[Source data]
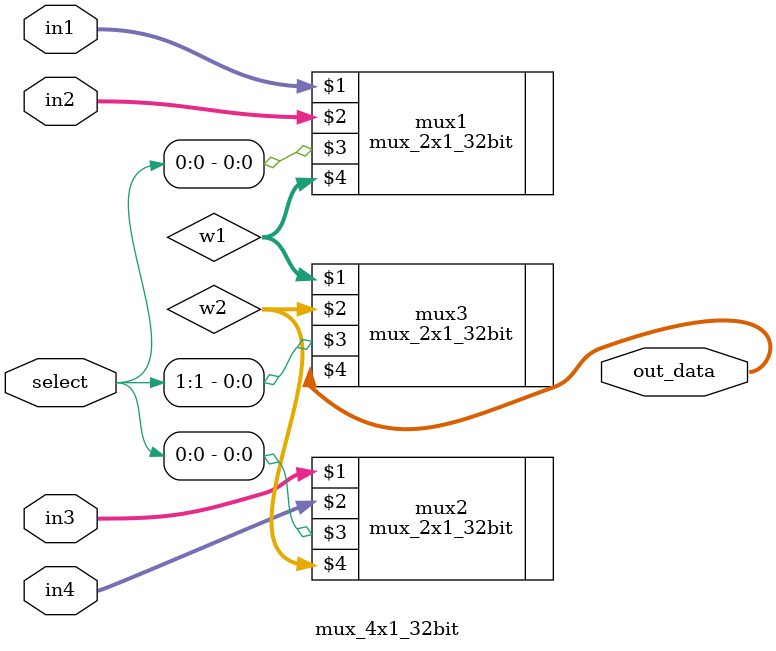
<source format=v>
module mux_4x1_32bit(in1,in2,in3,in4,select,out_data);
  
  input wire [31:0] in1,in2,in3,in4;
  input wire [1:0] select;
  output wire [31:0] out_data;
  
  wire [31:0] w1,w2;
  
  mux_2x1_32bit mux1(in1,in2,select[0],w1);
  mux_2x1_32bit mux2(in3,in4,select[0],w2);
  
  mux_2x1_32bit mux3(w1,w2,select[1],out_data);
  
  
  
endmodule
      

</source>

— WHAT YOU WILL DO —
The copy should hold every entry above word for word and none of the pictures.

— YOUR RESPONSE —
<source format=v>
module mux_4x1_32bit(in1,in2,in3,in4,select,out_data);
  
  input wire [31:0] in1,in2,in3,in4;
  input wire [1:0] select;
  output wire [31:0] out_data;
  
  wire [31:0] w1,w2;
  
  mux_2x1_32bit mux1(in1,in2,select[0],w1);
  mux_2x1_32bit mux2(in3,in4,select[0],w2);
  
  mux_2x1_32bit mux3(w1,w2,select[1],out_data);
  
  
  
endmodule
      

</source>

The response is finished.